SOURCE DOCUMENT:
# Bonanzas flats



## #1DEER 1-I (Sep 10, 2007)

I was just wondering a little about Bonanza flats. I've seen a couple news stories about it and several non-profits along with Park city trying to save it. Is the area accessible to hunting or does anyone know a little more about this area?

https://www.ksl.com/?sid=43415481&n...dents-to-raise-millions-to-save-bonanza-flats


----------



## Loke (Sep 7, 2007)

It is between park city and jordanelle. I sincerely doubt that there is any hunting allowed there. I think the only real impact it will have for sportsmen is to provide winter range where the mt. Bikers, joggers and hikers can harass wildilfe on to highway 40.
Pardon my cynicism, I'm a little grouchy since I had my shoulder sliced open last week.


----------



## middlefork (Nov 2, 2008)

It's all private. I doubt many people have hunted it.
You have to realize that 2 lifts through there will complete the dreaded interconnect. And it is prime real estate for expanded ski in / ski out development.
Any effort to turn it in to green space will result in a public park. Not a chance in H*** that they would allow somebody to hunt there.


----------



## #1DEER 1-I (Sep 10, 2007)

Is it an important place to protect in general?


----------



## Bax* (Dec 14, 2008)

It's in the view of some expensive homes. You can't hunt it. People don't want to ruin their view from their bergillion $ houses.


----------



## Loke (Sep 7, 2007)

#1DEER 1-I said:


> Is it an important place to protect in general?

INFORMATION GIVEN:
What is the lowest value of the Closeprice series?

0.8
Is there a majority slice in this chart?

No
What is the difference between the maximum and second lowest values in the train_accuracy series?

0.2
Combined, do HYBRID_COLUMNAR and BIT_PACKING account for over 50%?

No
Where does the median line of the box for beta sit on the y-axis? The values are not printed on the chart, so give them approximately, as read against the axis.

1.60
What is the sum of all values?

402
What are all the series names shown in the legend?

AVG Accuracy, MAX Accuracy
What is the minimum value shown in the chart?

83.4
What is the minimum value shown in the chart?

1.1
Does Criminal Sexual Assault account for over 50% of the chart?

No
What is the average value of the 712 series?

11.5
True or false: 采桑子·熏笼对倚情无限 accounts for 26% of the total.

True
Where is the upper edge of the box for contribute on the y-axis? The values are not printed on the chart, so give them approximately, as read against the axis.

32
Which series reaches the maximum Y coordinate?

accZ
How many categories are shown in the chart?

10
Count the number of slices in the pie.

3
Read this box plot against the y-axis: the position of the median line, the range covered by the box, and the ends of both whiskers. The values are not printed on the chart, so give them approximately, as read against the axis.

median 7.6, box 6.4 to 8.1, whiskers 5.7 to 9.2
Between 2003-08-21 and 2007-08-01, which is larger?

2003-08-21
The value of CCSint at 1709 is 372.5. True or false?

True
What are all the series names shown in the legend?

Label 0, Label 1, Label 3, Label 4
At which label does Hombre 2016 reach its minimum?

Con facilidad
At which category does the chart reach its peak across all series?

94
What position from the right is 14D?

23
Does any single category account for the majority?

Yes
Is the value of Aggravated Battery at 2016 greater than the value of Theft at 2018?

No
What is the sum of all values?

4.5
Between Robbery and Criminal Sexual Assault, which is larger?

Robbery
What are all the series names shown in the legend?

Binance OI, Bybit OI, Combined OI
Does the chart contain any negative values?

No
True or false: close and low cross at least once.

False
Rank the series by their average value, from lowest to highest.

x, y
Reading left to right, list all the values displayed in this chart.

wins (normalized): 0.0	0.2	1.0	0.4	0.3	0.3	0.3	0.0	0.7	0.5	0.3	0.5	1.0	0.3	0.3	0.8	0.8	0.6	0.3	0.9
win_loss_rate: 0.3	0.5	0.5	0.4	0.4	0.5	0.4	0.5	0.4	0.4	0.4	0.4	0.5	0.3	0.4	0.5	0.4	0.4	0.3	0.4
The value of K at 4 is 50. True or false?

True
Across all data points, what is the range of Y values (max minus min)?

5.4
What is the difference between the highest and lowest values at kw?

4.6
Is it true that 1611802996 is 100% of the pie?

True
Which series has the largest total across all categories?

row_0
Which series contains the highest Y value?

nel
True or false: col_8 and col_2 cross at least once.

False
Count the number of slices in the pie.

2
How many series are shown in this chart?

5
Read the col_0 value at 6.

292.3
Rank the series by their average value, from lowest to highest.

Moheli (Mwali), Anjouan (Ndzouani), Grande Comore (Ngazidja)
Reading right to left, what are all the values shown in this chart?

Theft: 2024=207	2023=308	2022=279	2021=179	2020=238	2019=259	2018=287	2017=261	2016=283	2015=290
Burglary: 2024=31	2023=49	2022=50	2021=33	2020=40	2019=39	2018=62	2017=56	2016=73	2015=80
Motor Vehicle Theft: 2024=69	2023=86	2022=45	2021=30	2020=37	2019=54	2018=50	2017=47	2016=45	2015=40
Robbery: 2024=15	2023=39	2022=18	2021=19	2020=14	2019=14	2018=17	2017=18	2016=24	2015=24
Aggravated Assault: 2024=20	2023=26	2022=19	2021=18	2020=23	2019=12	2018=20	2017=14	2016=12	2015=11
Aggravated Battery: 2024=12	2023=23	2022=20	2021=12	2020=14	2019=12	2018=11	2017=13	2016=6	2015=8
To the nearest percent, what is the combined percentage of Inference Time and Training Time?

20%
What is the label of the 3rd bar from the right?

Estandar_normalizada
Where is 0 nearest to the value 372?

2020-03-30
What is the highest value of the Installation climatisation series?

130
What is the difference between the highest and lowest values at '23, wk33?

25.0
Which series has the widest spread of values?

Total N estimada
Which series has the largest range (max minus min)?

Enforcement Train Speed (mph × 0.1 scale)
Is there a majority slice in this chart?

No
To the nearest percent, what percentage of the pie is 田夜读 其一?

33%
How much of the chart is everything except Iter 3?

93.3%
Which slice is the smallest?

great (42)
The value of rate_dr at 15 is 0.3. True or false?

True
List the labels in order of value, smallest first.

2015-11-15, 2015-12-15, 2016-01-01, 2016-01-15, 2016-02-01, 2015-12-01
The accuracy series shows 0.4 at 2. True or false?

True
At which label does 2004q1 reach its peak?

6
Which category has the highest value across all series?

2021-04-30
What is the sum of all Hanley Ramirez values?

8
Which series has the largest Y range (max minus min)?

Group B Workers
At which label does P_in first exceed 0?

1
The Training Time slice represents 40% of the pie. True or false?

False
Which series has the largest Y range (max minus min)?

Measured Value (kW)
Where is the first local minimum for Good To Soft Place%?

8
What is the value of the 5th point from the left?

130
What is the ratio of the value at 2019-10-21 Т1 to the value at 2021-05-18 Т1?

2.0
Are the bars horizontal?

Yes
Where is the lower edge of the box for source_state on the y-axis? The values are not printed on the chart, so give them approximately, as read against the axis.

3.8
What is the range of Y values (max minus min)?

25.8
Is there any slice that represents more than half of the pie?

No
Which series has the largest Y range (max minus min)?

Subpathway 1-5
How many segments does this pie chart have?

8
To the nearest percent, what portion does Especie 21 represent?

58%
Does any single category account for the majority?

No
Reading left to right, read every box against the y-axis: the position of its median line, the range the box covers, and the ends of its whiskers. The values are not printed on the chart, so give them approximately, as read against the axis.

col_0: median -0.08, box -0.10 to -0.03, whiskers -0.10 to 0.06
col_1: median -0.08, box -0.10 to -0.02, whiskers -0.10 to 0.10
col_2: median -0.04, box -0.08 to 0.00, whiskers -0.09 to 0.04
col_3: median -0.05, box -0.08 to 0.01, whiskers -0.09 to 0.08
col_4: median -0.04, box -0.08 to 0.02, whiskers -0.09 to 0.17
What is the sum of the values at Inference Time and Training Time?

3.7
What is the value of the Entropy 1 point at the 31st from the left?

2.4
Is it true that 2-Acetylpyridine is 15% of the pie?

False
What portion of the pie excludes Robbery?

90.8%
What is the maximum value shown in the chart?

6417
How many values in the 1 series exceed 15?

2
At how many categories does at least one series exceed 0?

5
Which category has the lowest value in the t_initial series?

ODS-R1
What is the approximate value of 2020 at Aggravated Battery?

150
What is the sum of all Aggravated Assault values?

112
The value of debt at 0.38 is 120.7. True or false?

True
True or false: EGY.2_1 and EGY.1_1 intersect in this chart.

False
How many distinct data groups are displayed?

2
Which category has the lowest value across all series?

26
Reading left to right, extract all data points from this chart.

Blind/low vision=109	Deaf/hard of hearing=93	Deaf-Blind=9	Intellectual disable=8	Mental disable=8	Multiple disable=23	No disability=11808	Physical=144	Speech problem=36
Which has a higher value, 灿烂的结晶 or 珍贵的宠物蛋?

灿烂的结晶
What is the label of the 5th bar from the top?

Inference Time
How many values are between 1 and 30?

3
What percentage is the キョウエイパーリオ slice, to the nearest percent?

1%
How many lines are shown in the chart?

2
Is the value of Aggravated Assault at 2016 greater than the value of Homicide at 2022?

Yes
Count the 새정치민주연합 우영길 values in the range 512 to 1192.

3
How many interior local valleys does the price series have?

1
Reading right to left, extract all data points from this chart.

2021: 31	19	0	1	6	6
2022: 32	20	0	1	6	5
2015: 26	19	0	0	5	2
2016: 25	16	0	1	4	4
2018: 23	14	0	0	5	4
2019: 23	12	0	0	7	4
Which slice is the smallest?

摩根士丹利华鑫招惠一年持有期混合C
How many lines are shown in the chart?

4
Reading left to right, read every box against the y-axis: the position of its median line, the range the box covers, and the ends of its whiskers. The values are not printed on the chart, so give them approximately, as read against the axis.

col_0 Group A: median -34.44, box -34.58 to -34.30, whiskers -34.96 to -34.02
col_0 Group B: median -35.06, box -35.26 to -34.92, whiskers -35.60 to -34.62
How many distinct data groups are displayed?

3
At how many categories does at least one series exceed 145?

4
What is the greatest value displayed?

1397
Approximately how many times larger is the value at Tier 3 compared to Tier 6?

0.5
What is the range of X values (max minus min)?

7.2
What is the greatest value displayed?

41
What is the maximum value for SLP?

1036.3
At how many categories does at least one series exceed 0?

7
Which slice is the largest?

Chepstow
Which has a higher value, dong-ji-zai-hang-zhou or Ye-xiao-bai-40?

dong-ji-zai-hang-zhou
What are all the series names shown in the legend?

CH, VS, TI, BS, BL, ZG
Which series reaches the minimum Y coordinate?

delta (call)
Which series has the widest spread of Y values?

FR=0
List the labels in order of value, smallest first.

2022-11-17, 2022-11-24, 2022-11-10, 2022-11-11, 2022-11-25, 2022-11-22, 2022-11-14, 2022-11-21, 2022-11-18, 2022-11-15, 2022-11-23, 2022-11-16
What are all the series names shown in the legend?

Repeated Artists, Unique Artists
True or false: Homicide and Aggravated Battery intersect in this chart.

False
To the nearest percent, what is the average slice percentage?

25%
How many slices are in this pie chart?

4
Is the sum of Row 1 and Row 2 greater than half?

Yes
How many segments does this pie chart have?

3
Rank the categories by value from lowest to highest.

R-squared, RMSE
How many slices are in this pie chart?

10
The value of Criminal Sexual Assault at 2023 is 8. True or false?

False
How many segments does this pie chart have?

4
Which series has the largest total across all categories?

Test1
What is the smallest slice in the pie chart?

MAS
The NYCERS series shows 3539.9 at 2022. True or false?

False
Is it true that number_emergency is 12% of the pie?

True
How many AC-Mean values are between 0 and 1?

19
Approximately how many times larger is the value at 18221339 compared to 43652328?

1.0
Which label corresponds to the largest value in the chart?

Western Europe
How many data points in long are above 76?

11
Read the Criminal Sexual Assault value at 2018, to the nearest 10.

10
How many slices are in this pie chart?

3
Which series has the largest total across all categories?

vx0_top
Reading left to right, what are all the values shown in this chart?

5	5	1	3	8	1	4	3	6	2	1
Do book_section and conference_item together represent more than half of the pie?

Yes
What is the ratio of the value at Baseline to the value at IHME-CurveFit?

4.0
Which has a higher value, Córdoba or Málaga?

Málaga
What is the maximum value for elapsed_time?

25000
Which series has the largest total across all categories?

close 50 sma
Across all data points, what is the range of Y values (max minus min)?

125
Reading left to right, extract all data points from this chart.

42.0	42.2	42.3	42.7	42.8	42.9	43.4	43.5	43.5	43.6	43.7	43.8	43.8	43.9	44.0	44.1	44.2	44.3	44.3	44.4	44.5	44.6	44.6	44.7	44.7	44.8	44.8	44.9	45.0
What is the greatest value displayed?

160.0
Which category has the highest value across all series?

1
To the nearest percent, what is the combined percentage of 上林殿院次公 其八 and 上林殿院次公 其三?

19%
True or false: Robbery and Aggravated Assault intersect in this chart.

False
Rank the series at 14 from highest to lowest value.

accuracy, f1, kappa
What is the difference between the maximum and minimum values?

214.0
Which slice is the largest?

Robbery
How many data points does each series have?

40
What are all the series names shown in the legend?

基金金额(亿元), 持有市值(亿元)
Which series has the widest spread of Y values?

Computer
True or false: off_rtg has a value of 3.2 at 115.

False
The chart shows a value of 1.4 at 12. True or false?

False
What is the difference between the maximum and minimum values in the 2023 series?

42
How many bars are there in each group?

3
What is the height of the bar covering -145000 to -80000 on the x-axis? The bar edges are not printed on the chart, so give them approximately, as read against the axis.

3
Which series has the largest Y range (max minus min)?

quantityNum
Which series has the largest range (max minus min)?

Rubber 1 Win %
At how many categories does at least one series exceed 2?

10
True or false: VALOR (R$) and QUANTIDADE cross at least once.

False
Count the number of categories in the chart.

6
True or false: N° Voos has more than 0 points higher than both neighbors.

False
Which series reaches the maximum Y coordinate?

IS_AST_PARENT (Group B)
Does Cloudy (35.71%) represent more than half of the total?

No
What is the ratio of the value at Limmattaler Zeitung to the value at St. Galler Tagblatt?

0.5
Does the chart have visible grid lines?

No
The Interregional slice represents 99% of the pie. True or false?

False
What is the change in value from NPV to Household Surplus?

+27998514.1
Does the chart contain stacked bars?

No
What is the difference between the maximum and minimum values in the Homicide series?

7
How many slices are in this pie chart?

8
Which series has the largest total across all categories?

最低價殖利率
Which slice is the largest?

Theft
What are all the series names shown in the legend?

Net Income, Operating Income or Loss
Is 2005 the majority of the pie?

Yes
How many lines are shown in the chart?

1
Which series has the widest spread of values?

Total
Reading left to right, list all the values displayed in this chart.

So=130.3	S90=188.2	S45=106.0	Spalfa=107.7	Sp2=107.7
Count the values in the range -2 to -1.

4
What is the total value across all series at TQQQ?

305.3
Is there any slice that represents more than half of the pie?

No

USING THE INFORMATION:
A – In the Bonanza flats thread, where does Loke say the area lies?
B – Copy out the stretch of the Bonanza flats thread from "I was just wondering" through "about this area?" word for word.

RESULTS FOR EACH TASK:
A – Between Park City and Jordanelle.

B –
I was just wondering a little about Bonanza flats. I've seen a couple news stories about it and several non-profits along with Park city trying to save it. Is the area accessible to hunting or does anyone know a little more about this area?